Beginning with the line that contains "(628, 300) = (798, 342): shoe", transcribe the rest of the listing below exactly, including its last line, and exclude any pictures.

····················

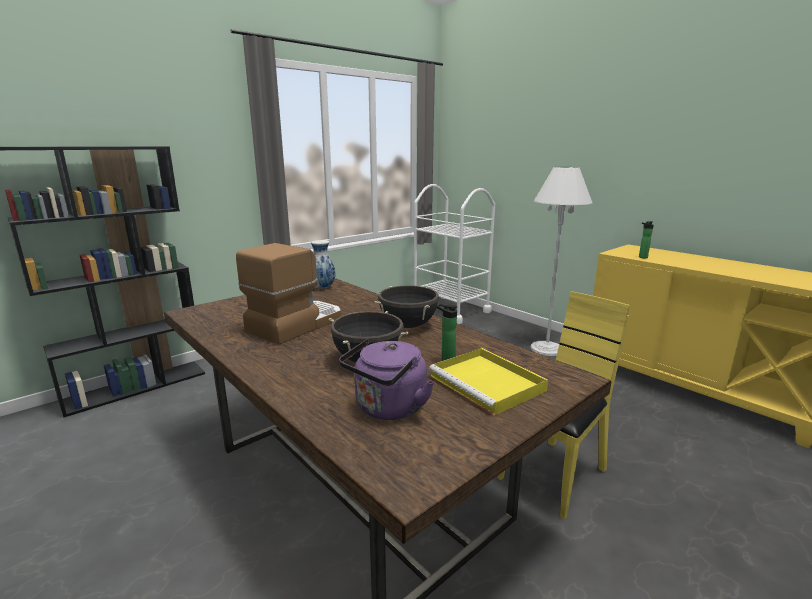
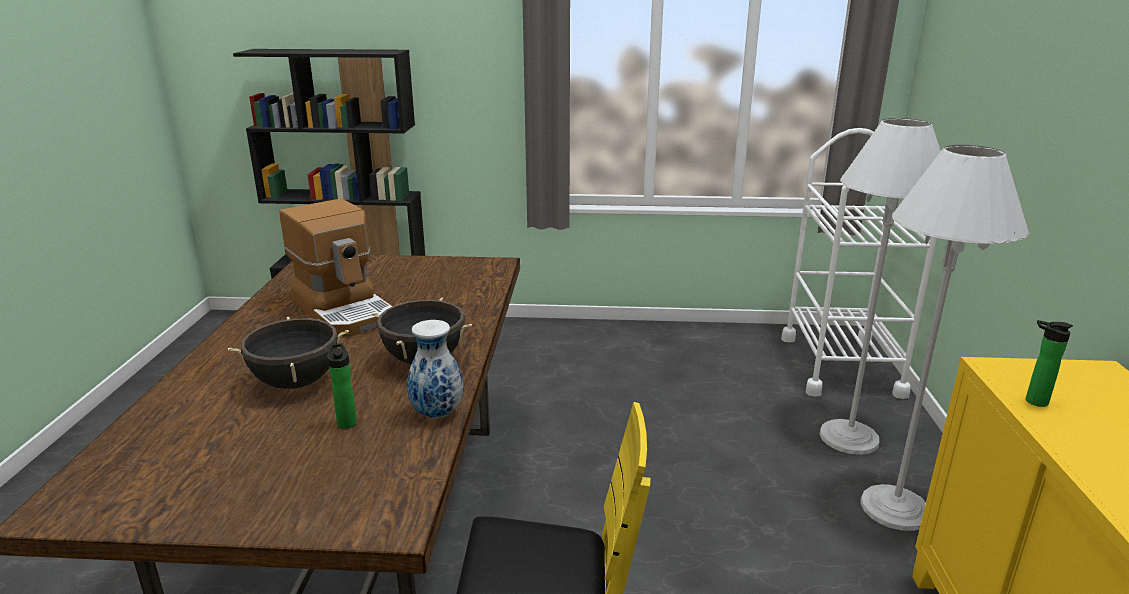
camera: 45 degrees right, 5 degrees up
(295, 324) = (345, 310): coffee machine -> coffee machine turned 60 degrees clockwise
(322, 287) = (472, 271): vase -> vase (436, 414)
(388, 409) = (192, 440): purple kettle -> none
(488, 384) = (310, 470): yellow tray -> none
(495, 333) = (849, 437): none -> white floor lamp

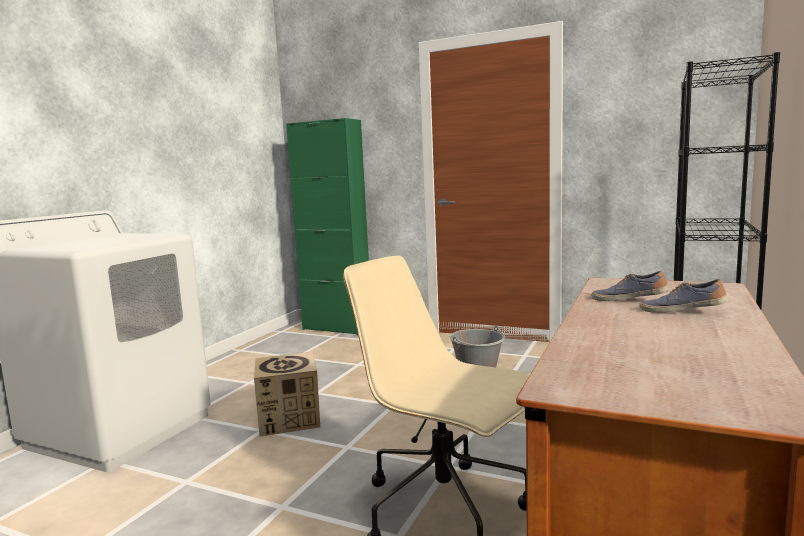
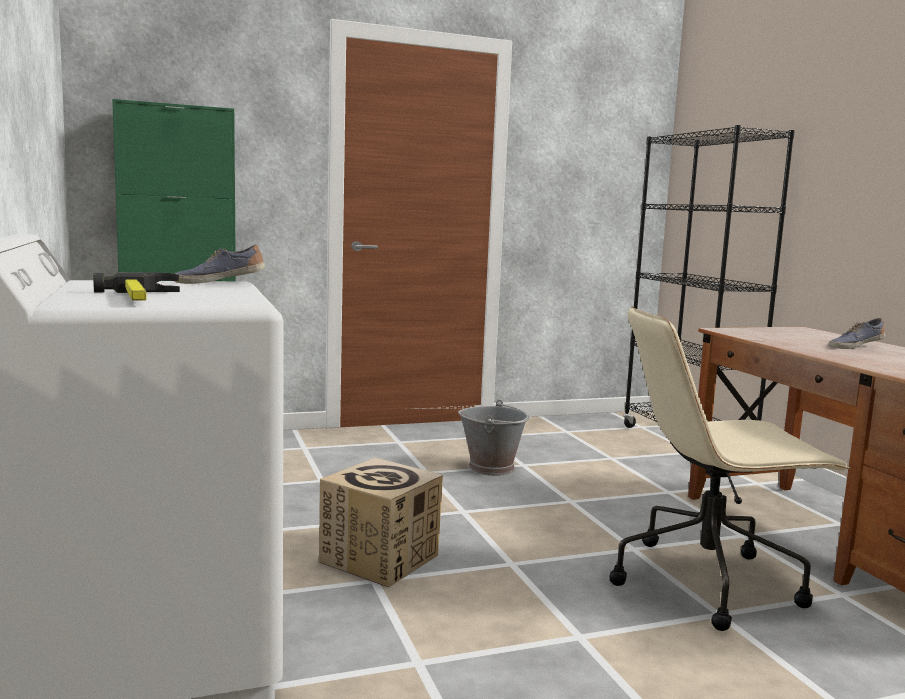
camera: 45 degrees left, 0 degrees up
(68, 244) = (141, 298): none -> hammer
(628, 300) = (798, 342): shoe -> shoe (219, 282)

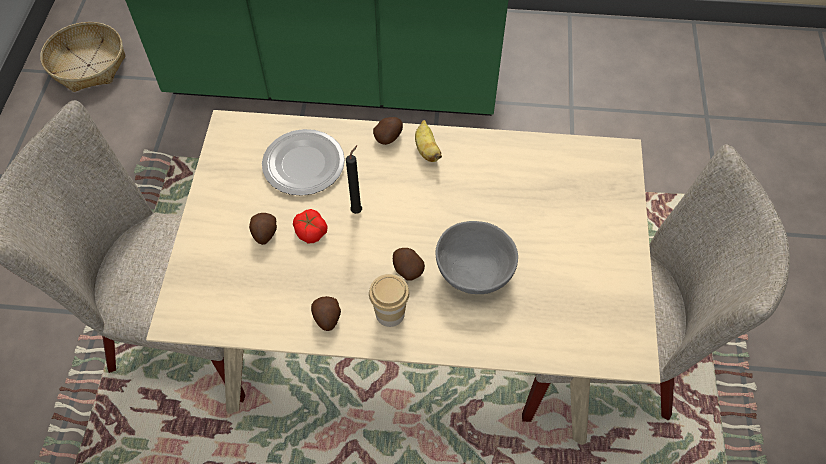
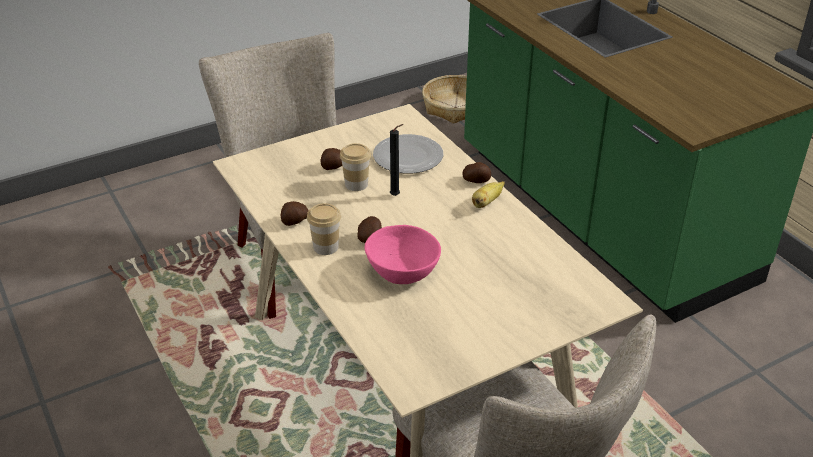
camera: 55 degrees right, 20 degrees down
(310, 231) = (356, 184): tomato -> cup
(475, 272) = (402, 271): grey bowl -> pink bowl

····················

Response area —
(628, 300) = (798, 342): shoe -> shoe (219, 282)

camera: 55 degrees right, 20 degrees down
(310, 231) = (356, 184): tomato -> cup
(475, 272) = (402, 271): grey bowl -> pink bowl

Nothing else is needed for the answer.